··· Task data ···

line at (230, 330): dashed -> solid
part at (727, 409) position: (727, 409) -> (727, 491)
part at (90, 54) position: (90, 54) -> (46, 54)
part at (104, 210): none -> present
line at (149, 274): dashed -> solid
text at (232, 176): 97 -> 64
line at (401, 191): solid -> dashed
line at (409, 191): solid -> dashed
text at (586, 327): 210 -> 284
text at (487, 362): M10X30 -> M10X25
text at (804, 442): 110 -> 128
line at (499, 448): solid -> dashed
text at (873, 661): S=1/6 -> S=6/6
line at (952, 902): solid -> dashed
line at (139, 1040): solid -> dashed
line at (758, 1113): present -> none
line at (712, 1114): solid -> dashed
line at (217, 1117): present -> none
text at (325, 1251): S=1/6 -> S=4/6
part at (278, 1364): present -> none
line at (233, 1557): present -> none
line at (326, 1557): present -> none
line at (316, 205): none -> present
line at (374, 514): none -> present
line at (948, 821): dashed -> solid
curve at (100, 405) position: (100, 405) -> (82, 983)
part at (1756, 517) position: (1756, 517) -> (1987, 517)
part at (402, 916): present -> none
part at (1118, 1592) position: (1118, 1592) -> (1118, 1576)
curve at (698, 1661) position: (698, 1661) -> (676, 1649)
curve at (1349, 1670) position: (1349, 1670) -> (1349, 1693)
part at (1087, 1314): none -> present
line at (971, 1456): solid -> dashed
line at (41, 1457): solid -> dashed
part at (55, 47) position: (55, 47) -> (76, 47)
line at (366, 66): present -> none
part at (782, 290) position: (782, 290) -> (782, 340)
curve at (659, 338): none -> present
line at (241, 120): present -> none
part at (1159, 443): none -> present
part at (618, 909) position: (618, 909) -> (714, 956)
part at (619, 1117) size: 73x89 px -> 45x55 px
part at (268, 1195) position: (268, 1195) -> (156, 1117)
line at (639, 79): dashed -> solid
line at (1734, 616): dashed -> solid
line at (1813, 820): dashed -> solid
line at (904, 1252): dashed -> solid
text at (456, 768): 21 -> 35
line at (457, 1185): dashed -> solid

···

▶ _What is needed_
Return the records verbatim from the first line through the line containing "line at (217, 1117): present -> none", both ends included.

▶ _Final result_
line at (230, 330): dashed -> solid
part at (727, 409) position: (727, 409) -> (727, 491)
part at (90, 54) position: (90, 54) -> (46, 54)
part at (104, 210): none -> present
line at (149, 274): dashed -> solid
text at (232, 176): 97 -> 64
line at (401, 191): solid -> dashed
line at (409, 191): solid -> dashed
text at (586, 327): 210 -> 284
text at (487, 362): M10X30 -> M10X25
text at (804, 442): 110 -> 128
line at (499, 448): solid -> dashed
text at (873, 661): S=1/6 -> S=6/6
line at (952, 902): solid -> dashed
line at (139, 1040): solid -> dashed
line at (758, 1113): present -> none
line at (712, 1114): solid -> dashed
line at (217, 1117): present -> none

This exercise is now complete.